» Task item:
In the answer, transcribe exactly the lines from the beginning of the material through the line holding "これから勢いよく伸びるであろうサービ", and skip every picture.

» Data excerpts:
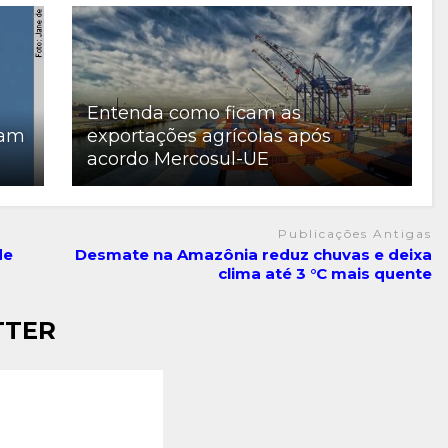
Entenda como ficam as
tam
exportações agrícolas após
acordo Mercosul-UE
Publicações Antigas
de
Desmate na Amazônia reduz chuvas e deixa
clima até 3 °C mais quente
TTER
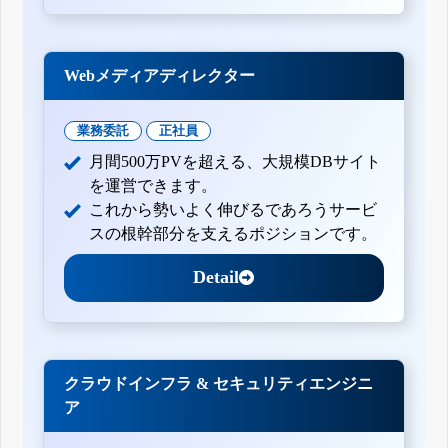
Webメディアディレクター
業務委託
正社員
月間500万PVを超える、大規模DBサイト
を運営できます。
これから勢いよく伸びるであろうサービ
スの根幹部分を支えるポジションです。
Detail
クラウドインフラ & セキュリティエンジニ
ア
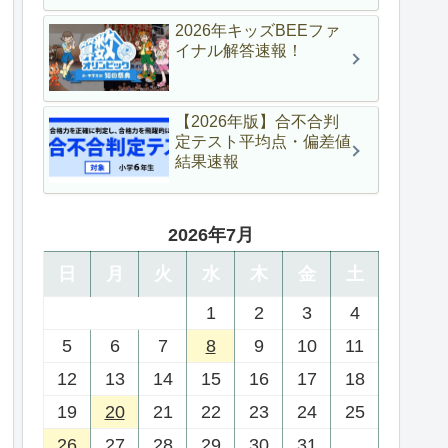
2026年キッズBEEファ
イナル解答速報！
【2026年版】合不合判
定テスト平均点・偏差値
結果速報
2026年7月
日
月
火
水
木
金
土
1
2
3
4
5
6
7
8
9
10
11
12
13
14
15
16
17
18
19
20
21
22
23
24
25
26
27
28
29
30
31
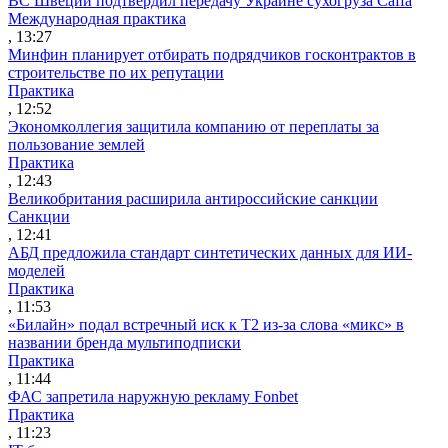
ВС Швеции подтвердил передачу Украине сухогруза Caffa
Международная практика
, 13:27
Минфин планирует отбирать подрядчиков госконтрактов в
строительстве по их репутации
Практика
, 12:52
Экономколлегия защитила компанию от переплаты за
пользование землей
Практика
, 12:43
Великобритания расширила антироссийские санкции
Санкции
, 12:41
АБД предложила стандарт синтетических данных для ИИ-
моделей
Практика
, 11:53
«Билайн» подал встречный иск к Т2 из-за слова «микс» в
названии бренда мультиподписки
Практика
, 11:44
ФАС запретила наружную рекламу Fonbet
Практика
, 11:23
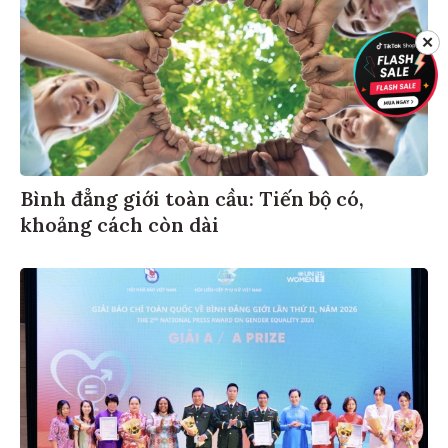
✕
Bình đẳng giới toàn cầu: Tiến bộ có,
khoảng cách còn dài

» Solution:
Entenda como ficam as
tam
exportações agrícolas após
acordo Mercosul-UE
Publicações Antigas
de
Desmate na Amazônia reduz chuvas e deixa
clima até 3 °C mais quente
TTER
Webメディアディレクター
業務委託
正社員
月間500万PVを超える、大規模DBサイト
を運営できます。
これから勢いよく伸びるであろうサービ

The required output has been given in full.